El Tecolote attempted to interview four separate food-service employees in the high-end restaurant district near the Ferry Building. No one was willing to go on record about their health care provided by their employers.

As the law stands, San Francisco employers can satisfy their obligations simply by placing their required health care expenditures into an a third-party-administered reimbursement account, but Campos is trying to change the law so that only money actually spent on employee health care would count. Also, the money would continue to accumulate as long as someone remained employed with that company, instead of resetting every year.

“Of the businesses impacted by the Health Care Security Ordinance, 80 cents on the dollar is not going to health care,” Campos said, citing data from the Office of Labor Standards and Enforcement. “It is pocketed by those businesses.”
Campos’ proposal has drawn some typical battle lines, between the board’s progressive bloc and the mayor, and between organizations representing labor and those representing the business community.
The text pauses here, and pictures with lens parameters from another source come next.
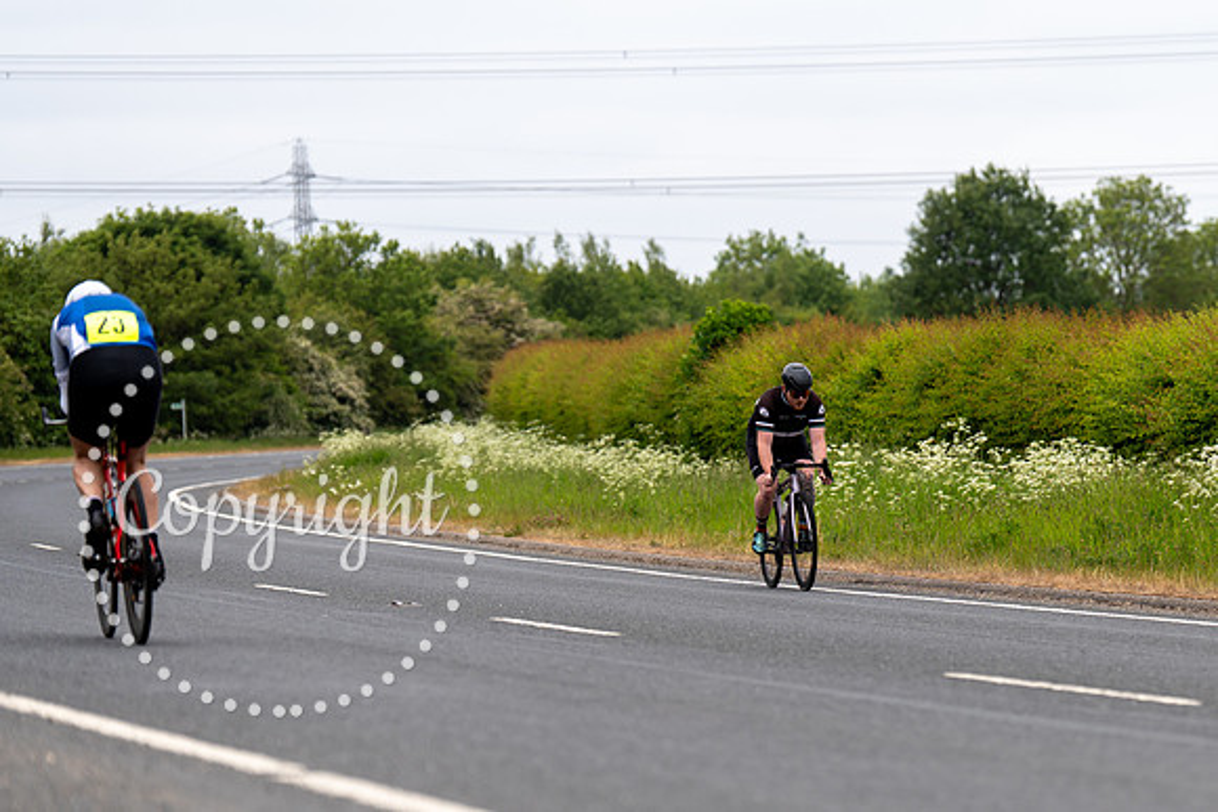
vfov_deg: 7.7
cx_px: 830
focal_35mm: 177
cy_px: 554
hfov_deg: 11.6
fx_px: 5997
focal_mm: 130
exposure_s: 1/1250
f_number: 3.2
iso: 125
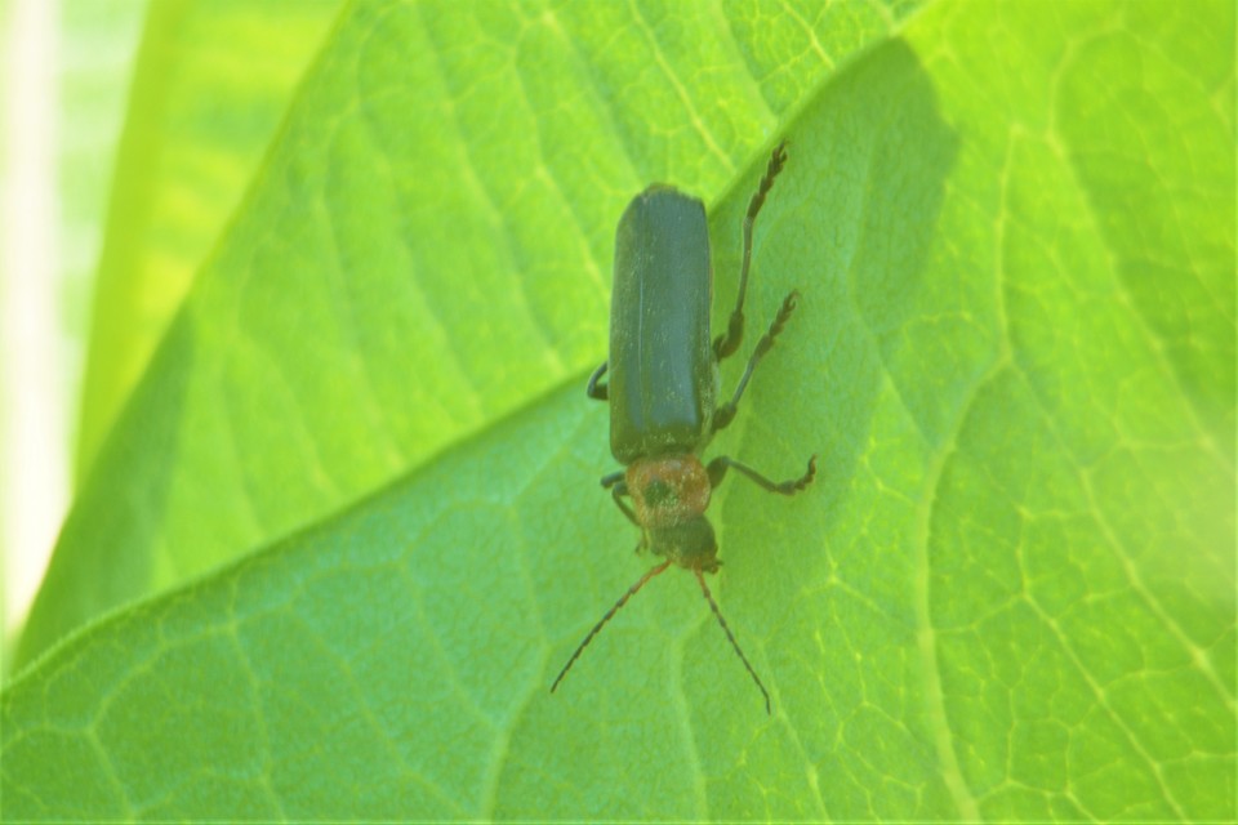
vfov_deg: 4.4
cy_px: 412
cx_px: 619
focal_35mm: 315
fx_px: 10832
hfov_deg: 6.5
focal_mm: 210
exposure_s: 1/125
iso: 320
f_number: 8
Asian Law Caucus staff attorney Winnie Kao said San Francisco’s immigrant community is especially vulnerable to exploitation under the loophole.

“A lot of immigrant workers wouldn’t even imagine that they have health care benefits,” she said. “The loophole creates an incentive to evade the intent of the law.”

Many San Francisco business owners are up-in-arms over the proposed changes, claiming they will cause them to lay off employees or even close their shops.

“You talk about this loophole like it’s bringing in cocaine from South America, but it’s not,” said Dave Prinz, owner of Amoeba Music in San Francisco. “It’s enabling businesses to stay open in a very unhealthy economic climate.”

Daniel Scherotter, head chef and owner of Palio D’Asti in the financial district, said he would have to fire two or three employees if Campos’ amendment became law, after reducing his staff from 45 to 31 in the last three years.

“Fact is, it’s already more expensive to hire in San Francisco than anywhere else in the country, and this won’t help. And it won’t provide health care,” Scherotter said. “Food costs are rising, labor costs are rising and I can’t raise my prices the way progressives tell me to. Raising prices right now would be a bad idea, given that every restaurant around me has closed.”

Campos said he is confident that the amendment will pass at the next Board of Supervisors meeting, but Jason Elliot, a representative from Mayor Ed Lee’s office, all but guaranteed that Lee would veto the legislation. Board of Supervisors President David Chiu has proposed alternative legislation and Elliot said the mayor’s office is working on its own proposal.